Um texto devastador
Um artigo do ex-presidente Fernando Henrique Cardoso, vazado para a Folha de S.Paulo na terça-feira, ganha destaque nesta quarta nos outros jornais e provoca o primeiro grande debate em muitos anos sobre o papel da oposição.
O texto integral deverá ser o destaque na próxima edição da revista Interesse Nacional, a ser distribuida nesta quinta-feira e disponível no site da publicação. Mas alguns detalhes antecipados pelos editores, ainda que mal digeridos, permitem entender com algumam clareza as rachaduras no bloco da oposição.
E o que disse o ex-presidente que causa tanto desconforto entre seus pares?
Simplesmente, Fernando Henrique faz uma autocrítica do PSDB e propõe que o partido desista de tentar conquistar o apoio dos mais pobres e procure fundar suas bases na nova classe média, “o que vem sendo chamado sem muita precisão de classe C”.
Na sua opinião, há uma enorme gama de eleitores que se soma a essa nova classe média, que ele chama de “novas classes possuidoras (empresários de novo tipo e mais jovens), profissionais das atividades contemporâneas ligadas à Tecnologia da Informação e ao entretenimento (…)”.
Fernando Henrique entende que essa parcela da sociedade seria mais sensível ao discurso da oposição do que os mais pobres, ainda fortemente influenciados pela popularidade do ex-presidente Lula da Silva.
Ele vê, nesse propósito, uma forte concorrência na atual presidente, Dilma Rousseff, que apresenta até agora um estilo eventualmente contrastante com o do seu mentor e antecessor.

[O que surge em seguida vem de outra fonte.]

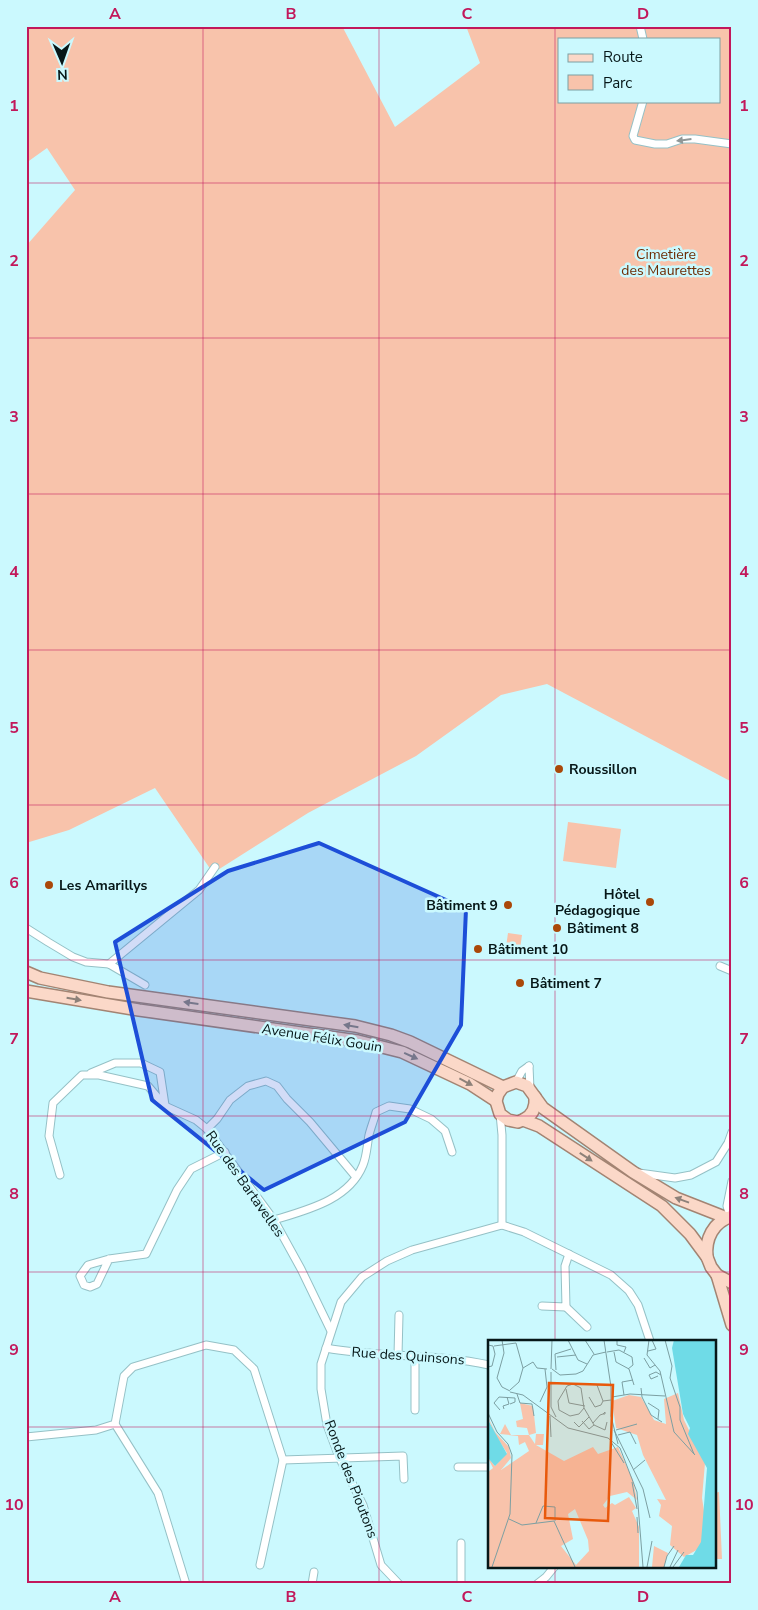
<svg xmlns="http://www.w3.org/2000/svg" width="758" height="1610" viewBox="0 0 758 1610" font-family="'Nunito Sans',sans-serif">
  <rect width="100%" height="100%" fill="#cbf9fe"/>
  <g fill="#f8c3ab" fill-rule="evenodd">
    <path d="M26,26H342L395,127L480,63L466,26H732V782L547,684L501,695L416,756L308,813L213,873L155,788L69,830L26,843V246L75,190L47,148L26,163ZM559,39H719V101H559Z"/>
    <polygon points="568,822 621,829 616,868 563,861"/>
    <polygon points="508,933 522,935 520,949 506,947"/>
    <polygon points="719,1492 722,1559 714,1559 714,1493"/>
  </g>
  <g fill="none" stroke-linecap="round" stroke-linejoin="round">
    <defs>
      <g id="street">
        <polyline points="640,26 643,39"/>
        <polyline points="643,101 633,136 635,140 655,144 667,144 682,139 695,139 732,144"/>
        <polyline points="26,928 48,942 73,957 86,962 109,964 145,985"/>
        <polyline points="109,964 199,890 215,867"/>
        <polyline points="720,966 732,971"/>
        <polyline points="529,1066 530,1089"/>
        <polyline points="91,1073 115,1063 141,1063 160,1072 165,1105"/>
        <polyline points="516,1082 522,1071 529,1066"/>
        <polyline points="500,1114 502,1135 502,1225"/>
        <polyline points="207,1129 217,1119 230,1100 248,1086 266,1081 277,1086 287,1099 310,1122 356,1177"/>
        <polyline points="639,1173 675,1178 691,1175 716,1162 728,1143 732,1132"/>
        <polyline points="60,1175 49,1136 53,1103 82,1075 99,1075 148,1086 165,1106 196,1120 207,1129 274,1220 301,1269 331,1331"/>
        <polyline points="730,1216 727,1206 732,1181"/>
        <path d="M274,1220C307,1210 349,1200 363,1165C367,1155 367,1145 369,1135C371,1127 374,1120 376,1112L389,1106L410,1109L431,1119L445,1131L452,1152"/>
        <polyline points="109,1259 97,1284 90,1287 84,1285 80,1276 88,1265 109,1259 146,1254 177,1190 191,1169 225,1152"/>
        <polyline points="542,1306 566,1307 565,1266 569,1254"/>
        <polyline points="566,1307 587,1327"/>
        <path d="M326,1348C380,1358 436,1353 489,1365"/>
        <polyline points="398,1355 399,1315"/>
        <polyline points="415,1356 415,1410"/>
        <polyline points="115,1424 158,1493 186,1584"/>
        <polyline points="26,1437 96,1430 115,1424 124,1376 133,1367 206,1345 234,1350 254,1369 283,1460 260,1565"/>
        <polyline points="283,1460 403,1456 404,1479"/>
        <polyline points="458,1467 489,1467"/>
        <polyline points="312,1584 314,1572"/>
        <polyline points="399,1584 381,1565 363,1505 339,1457 327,1425 321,1389 321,1364 341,1302 362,1277 387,1261 412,1250 502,1225 524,1232 611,1275 629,1291 638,1305 650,1341"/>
        <polyline points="461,1584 461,1543"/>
        <polyline points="537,1584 546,1577 555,1566"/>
      </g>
      <g id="primary">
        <polyline points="26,972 40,978 108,992 355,1026 391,1035 410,1042 503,1087"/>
        <polyline points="26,991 139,1010 358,1041 402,1052 470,1084 496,1101"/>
        <path d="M523,1120C532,1116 536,1108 535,1097"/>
        <polyline points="727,1218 676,1198 633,1172 543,1108 527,1086 516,1082 503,1087 498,1094 496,1101 500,1114 508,1120 518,1122 523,1120 539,1126 662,1206 690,1234 707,1257 711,1267 717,1275 732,1283"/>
        <path d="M707,1257C705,1239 713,1222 732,1216"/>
        <polyline points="717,1275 732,1325"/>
      </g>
    </defs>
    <use href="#street" stroke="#95c1c6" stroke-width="9"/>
    <use href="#primary" stroke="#a38473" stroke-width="14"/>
    <use href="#street" stroke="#fff" stroke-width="7"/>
    <use href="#primary" stroke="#fbd8c8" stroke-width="11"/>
  </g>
  <defs><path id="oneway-solid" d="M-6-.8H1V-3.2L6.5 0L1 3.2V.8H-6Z" transform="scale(1.25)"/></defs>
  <use fill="#8f9797" href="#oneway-solid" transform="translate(684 140) rotate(173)"/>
  <g fill="#8d8179">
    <use href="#oneway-solid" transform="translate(74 999) rotate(10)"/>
    <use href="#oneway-solid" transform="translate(191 1003) rotate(-172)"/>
    <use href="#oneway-solid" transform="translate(351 1026) rotate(-170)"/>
    <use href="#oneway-solid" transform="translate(411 1056) rotate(24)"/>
    <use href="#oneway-solid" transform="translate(466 1082) rotate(28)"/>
    <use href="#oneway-solid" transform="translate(586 1157) rotate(33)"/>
    <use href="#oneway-solid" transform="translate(682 1200) rotate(-160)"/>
  </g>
  <path fill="#1d4ed8" fill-opacity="0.2" stroke="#1d4ed8" stroke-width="4" stroke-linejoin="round" d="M319,843L466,909L461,1025L405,1122L264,1190L152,1100L115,942L228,871Z"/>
  <path fill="none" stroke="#c2185b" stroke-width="1" stroke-opacity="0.55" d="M203,26V1584M379,26V1584M555,26V1341M26,183H732M26,338H732M26,494H732M26,650H732M26,805H732M26,960H732M26,1116H732M26,1272H732M26,1427H489M714,1427H732M555,1566V1584"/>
  <g fill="#aa4809" stroke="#cbf9fe" stroke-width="2">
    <circle cx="559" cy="769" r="5"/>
    <circle cx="49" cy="885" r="5"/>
    <circle cx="650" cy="902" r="5"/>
    <circle cx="508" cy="905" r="5"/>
    <circle cx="557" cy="928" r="5"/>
    <circle cx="478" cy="949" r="5"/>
    <circle cx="520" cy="983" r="5"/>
  </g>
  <g text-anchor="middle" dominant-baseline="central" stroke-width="5" stroke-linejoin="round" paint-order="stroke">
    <g font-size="14" fill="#6d2b03" stroke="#cbf9fe">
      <text x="666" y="254">Cimetière<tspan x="666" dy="16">des Maurettes</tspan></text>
    </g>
    <g font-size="14" font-weight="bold" fill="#061718" stroke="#cbf9fe" text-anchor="start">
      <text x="569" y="769">Roussillon</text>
      <text x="59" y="885">Les Amarillys</text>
      <text x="640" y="894" text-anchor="end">Hôtel<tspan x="640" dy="16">Pédagogique</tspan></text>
      <text x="498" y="905" text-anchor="end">Bâtiment 9</text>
      <text x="567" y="928">Bâtiment 8</text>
      <text x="488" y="949">Bâtiment 10</text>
      <text x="530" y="983">Bâtiment 7</text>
    </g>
    <g font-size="14" fill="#061718" stroke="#cbf9fe">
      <text transform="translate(322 1038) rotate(9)">Avenue Félix Gouin</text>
      <text transform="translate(245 1184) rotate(55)">Rue des Bartavelles</text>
      <text transform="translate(408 1356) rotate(4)">Rue des Quinsons</text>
      <text transform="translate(351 1479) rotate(69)">Ronde des Pioutons</text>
    </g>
  </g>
  <g transform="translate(488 1340)">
    <rect width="228" height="228" fill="#cbf9fe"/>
    <path d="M190,53L196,80L217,123L214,158L218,184L214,207L196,217L182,205L184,186L171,176L173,165L169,159L178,160L155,115L149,95L128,88L124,61L141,55L153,57L166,80L178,84L176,59ZM32,63L45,66L48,93L41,95L47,104L48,94H56L55,105H48L76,121L105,107L110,114L130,107L145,140L149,160L139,152L122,156L115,165L117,168L124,163L127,165L141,157L148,168L144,171L151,187V227H0V132L5,128L0,118L7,126L19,113L5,91L0,77L7,92L21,107L23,118L13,130L41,111L37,102L31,105L30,96L12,94L17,84L23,95H41L39,88L29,87L28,81L35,79ZM87,169L100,200L101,211L88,225L73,206L85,199L80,174ZM166,206L180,213L176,227H164Z" fill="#f8c3ab" fill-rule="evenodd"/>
    <path d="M186,0H227V227H191L198,215H205L213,202L219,128L200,94L202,88L195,74L184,8ZM0,80L19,114L7,126L0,118Z" fill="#6fdbe7"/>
    <path fill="none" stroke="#7c9fa2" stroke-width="1" d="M14,0L16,13L9,38L14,47L22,51M80,0L90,20L99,24M97,0L106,14M116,0L123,47M129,0V5L138,7L136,12M161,0L159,15L172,31L186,92L207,115M177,0L184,26L182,38L192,67V80L206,114M0,5L5,6L7,14L4,26L0,27M6,6L28,3M160,11L168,9L164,0M119,12L131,10L144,17L145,25L140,29M126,12L128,22L141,29L146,45M69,17L88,15M156,18L162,28L167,25M35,28L45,22L49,28L59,29M63,29L64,0M64,29L72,35L88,34L95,31L105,15L118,12M68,30L67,14L83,9M63,32V67L68,77M170,36L163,39L161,35L168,32L173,35M109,45L115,61M123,47V76L130,104M153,48L154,57L163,75L174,82M78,49L81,63L97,66M22,50L31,42L35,28L28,3M22,52L35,55L80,88L120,98L132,108L149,152L155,227M29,54L32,63L44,64L46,76M136,55L134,42L145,40M101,57L107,67L113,65L115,61L123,60M124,57L142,54L177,56M52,62L59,47L57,29M160,63L171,70L170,79M96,68L91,74L82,76L71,70L70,61L79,46L85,44L93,48L96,68L106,85L117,90L119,82M16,69L15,66L21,64L19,57M12,70L6,63L11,57L27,58V62L22,64M0,73L9,92L20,104L24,115L22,174L4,227M62,76L63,97M94,81L101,89L106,85M86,82L91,87L101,77M105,83L112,75L115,74H117V72L115,74M126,90L155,149L162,178M128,90L149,84M130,95L142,92L148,104M123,102L136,123M145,130L157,120M144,142L149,169M149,177L150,193M21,179L34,185L66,181M66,181L87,227M48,183L55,166L67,167V181M159,227L164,201M176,227L179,216L186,206M182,227L190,210M185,227L196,212"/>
    <path fill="#e8590c" fill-opacity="0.15" stroke="#e8590c" stroke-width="2.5" d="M61,43L125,45L120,181L57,178Z"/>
    <rect width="228" height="228" fill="none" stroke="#061718" stroke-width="2.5"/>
  </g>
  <rect width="758" height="1610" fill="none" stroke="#cbf9fe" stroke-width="55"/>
  <rect x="558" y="38" width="162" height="65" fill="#cbf9fe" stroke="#7c9fa2"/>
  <rect x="568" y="54" width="25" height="8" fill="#fbd8c8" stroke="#7c9fa2"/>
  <text x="603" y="62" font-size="15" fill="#061718">Route</text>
  <rect x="568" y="75" width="25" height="15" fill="#f8c3ab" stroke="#7c9fa2"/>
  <text x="603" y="88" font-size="15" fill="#061718">Parc</text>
  <g transform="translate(62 62) rotate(178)" stroke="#cbf9fe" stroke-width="4" paint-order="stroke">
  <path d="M0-4L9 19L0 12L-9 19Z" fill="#061718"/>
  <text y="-8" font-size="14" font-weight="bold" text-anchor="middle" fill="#061718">N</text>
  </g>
  <rect x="28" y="28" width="702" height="1554" fill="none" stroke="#c2185b" stroke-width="2"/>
  <g font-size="16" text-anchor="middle" font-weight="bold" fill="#c2185b">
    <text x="115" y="19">A</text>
    <text x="291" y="19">B</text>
    <text x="467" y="19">C</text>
    <text x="643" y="19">D</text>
    <text x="14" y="111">1</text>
    <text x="744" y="111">1</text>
    <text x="14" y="266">2</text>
    <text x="744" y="266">2</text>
    <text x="14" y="422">3</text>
    <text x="744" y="422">3</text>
    <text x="14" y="577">4</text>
    <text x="744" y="577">4</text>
    <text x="14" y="733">5</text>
    <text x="744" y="733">5</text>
    <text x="14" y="888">6</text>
    <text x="744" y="888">6</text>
    <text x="14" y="1044">7</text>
    <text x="744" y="1044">7</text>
    <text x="14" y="1199">8</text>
    <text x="744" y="1199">8</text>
    <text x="14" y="1355">9</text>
    <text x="744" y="1355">9</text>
    <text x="14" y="1510">10</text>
    <text x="744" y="1510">10</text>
    <text x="115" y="1602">A</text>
    <text x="291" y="1602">B</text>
    <text x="467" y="1602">C</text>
    <text x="643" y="1602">D</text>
  </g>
</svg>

Na opinião de FHC, Dilma pode concorrer com o PSDB na conquista dessas novas classes médias, que mantiveram certa distância de Lula.
Sua manifestação provocou fortes reações entre outros líderes do principal partido oposicionista, que disputam a precedência de conduzir a aliança contrária ao governo petista.
Tanto José Serra como Geraldo Alckmin e Aécio Neves, candidatos a liderar as oposições, tentam se aproximar do sindicalismo e mantêm um discurso voltado para os mais pobres, estratégia criticada por Fernando Henrique.
Cenário desolador
Nos jornais desta quarta-feira, Aécio Neves aproveita a oportunidade para se colocar alguns passos adiante da concorrência interna.
Embora procurando manter um tom de respeito, o senador mineiro se declarou “mais otimista” que Fernando Henrique Cardoso e criticou, ainda que indiretamente, a proposta de afastar o PSDB do “povão”, como diz a Folha.
Segundo o Globo, as reflexões do ex-presidente incomodaram outros líderes da oposição, que ficaram constrangidos com a interpretação segundo a qual o artigo defende uma posição elitista.
Parlamentares do PSDB e do Democratas tentaram reduzir o impacto de alguns trechos do artigo de Fernando Henrique, insistindo que ele não defendeu um “afastamento do povão”.
No entanto, um dos trechos divulgados, reproduzido pelo Globo, diz claramente: “Enquanto o PSDB e seus aliados persistirem em disputar com o PT influência sobre os movimentos sociais ou o povão, ou seja, sobre as massas carentes e pouco informadas, falarão sozinhos”.
Na opinião do ex-presidente, trata-se de uma disputa sem chance de sucesso para a oposição, porque, segundo ele, o governo cooptou com benesses e recursos as principais centrais sindicais e os movimentos organizados da sociedade civil e dispõe de mecanismos de concessão de benesses às massas carentes mais eficazes do que a palavra dos oposicionistas, além da influência que exerce na mídia com as verbas publicitárias”.
As controvérsias são muitas. Até mesmo no que se refere a uma suposta influência do atual governo e do governo de Lula sobre a imprensa.
Entre os cientistas políticos ouvidos pelo Estadão, ninguém concordou com a tese do sociólogo e ex-presidente, embora o jornal tenha encontrado quem concorde com a interpretação de que o PSDB não tem vocação para mobilizar militantes partidários.
Um dos intelectuais consultados coloca uma questão prática que, segundo ele, foi ignorada na análise de Fernando Henrique: como a oposição vai conquistar essas “novas classes médias” que se tornaram usuárias das redes sociais da internet, “se elas só subiram a esse status graças às políticas do atual governo?”
Nas entrelinhas dos jornais, o artigo do ex-presidente pinta um cenário desolador das oposições.
Numa leitura mais ampla, revela-se que o Brasil precisa mais do que nunca de uma reforma política profunda.
Mas, segundo o Estadão desta quarta-feira, a reforma política em curso será só “perfumaria”.